→ **PAGE EXTRACT**:
*** Block opens ***

Archive

Posts Tagged ‘Budget Control Act of 2011’

Sequestration: Economic Russian Roulette Comes To America

March 7th, 2013 Comments off

Russian roulette is the macabre  game of death, in which a revolver with a single bullet is passed around, each player pointing a gun at his head and pressing the trigger. There is, mathematically speaking, a one in six chance of blowing one’s brains to smithereens. This morbid game of chance, strangely enough, has now been adopted as the primary fiscal model by that once-august body known as the United States Congress.

As numerous commentators have observed, the two-party political oligarchy that dominates American politics has becomes hopelessly polarized. That polarization in turn has morphed into  political paralysis, leading to an inability by policymakers to craft rational economic directives in the midst of an ongoing global economic crisis. The result is tepid economic growth at best, fueled by massive, trillion dollar per annum deficits that require staggering amounts of borrowing by the U.S. Treasury to stave off national insolvency. Therein lies the problem. The Obama administration must periodically come to Congress for authorization to raise the national debt limit; without such congressional approval, the government loses its authority to borrow money.  In a situation where Congress is politically divided, with the Republicans controlling the House of Representatives and venting unrestrained hostility towards President Obama,  the entire economy of the United States is held hostage to this political version of sausage-making.

*** Block closes ***

Answer these questions from the sequestration post:
(a) What chance of death in Russian roulette does the post give?
(b) What does the government lose without congressional approval to raise the national debt limit?
(c) Which party does the post say controls the House of Representatives?

→ **PROVIDED INFORMATION**:
*** Block opens ***

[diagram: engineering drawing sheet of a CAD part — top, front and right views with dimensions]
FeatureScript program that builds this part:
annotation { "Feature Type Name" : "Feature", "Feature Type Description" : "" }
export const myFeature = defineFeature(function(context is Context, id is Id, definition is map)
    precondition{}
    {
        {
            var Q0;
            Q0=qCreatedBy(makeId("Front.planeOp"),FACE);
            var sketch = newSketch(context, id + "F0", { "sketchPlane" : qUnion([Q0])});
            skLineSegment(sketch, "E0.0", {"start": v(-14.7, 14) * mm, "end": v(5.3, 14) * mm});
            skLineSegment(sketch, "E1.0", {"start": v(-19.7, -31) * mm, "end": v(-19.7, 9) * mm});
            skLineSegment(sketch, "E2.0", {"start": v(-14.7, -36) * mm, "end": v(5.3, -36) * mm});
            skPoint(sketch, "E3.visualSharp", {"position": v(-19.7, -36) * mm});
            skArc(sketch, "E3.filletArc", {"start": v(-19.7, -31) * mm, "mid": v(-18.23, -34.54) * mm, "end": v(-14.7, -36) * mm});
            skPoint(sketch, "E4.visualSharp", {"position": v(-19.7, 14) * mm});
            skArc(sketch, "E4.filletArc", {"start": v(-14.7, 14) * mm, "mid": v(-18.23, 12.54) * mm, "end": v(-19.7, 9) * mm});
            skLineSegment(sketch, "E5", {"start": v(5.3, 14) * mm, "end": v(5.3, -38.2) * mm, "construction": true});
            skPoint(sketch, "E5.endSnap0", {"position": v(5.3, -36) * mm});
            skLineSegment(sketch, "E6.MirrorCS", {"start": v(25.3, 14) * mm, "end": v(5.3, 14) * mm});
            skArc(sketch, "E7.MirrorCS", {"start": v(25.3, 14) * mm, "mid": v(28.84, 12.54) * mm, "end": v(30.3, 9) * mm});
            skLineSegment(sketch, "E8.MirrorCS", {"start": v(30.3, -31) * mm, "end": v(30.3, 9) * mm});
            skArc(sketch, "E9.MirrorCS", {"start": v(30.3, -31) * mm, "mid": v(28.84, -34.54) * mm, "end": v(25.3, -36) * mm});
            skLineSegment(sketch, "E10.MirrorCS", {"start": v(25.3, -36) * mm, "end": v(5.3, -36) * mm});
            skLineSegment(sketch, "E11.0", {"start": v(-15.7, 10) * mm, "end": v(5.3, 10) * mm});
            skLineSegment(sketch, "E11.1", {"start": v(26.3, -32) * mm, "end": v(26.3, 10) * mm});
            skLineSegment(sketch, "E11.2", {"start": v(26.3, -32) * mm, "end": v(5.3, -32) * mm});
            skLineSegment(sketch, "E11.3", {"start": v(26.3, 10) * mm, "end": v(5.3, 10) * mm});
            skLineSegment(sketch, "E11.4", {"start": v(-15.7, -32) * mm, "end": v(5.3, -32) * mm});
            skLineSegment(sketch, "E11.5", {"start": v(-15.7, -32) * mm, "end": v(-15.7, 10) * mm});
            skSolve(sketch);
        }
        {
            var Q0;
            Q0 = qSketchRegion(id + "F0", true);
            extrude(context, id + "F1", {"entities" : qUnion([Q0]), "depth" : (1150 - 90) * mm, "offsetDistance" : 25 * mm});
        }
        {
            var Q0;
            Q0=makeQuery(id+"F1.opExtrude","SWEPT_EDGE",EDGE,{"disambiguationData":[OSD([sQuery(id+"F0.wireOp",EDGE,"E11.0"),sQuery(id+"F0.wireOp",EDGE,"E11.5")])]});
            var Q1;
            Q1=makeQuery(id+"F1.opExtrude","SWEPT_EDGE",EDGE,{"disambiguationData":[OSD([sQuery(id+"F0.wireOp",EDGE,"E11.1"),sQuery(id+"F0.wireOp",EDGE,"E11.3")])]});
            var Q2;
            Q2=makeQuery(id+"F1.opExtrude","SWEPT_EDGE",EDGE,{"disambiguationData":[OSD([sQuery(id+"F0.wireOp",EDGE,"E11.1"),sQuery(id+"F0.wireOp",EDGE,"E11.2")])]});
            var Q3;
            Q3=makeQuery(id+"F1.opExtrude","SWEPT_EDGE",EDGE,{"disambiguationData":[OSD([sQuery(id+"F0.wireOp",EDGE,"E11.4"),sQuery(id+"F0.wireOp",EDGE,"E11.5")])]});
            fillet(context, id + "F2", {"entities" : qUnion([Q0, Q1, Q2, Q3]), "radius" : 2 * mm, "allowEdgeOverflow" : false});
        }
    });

*** Block closes ***

→ **REPLY**:
(a) One in six.
(b) Its authority to borrow money.
(c) The Republicans.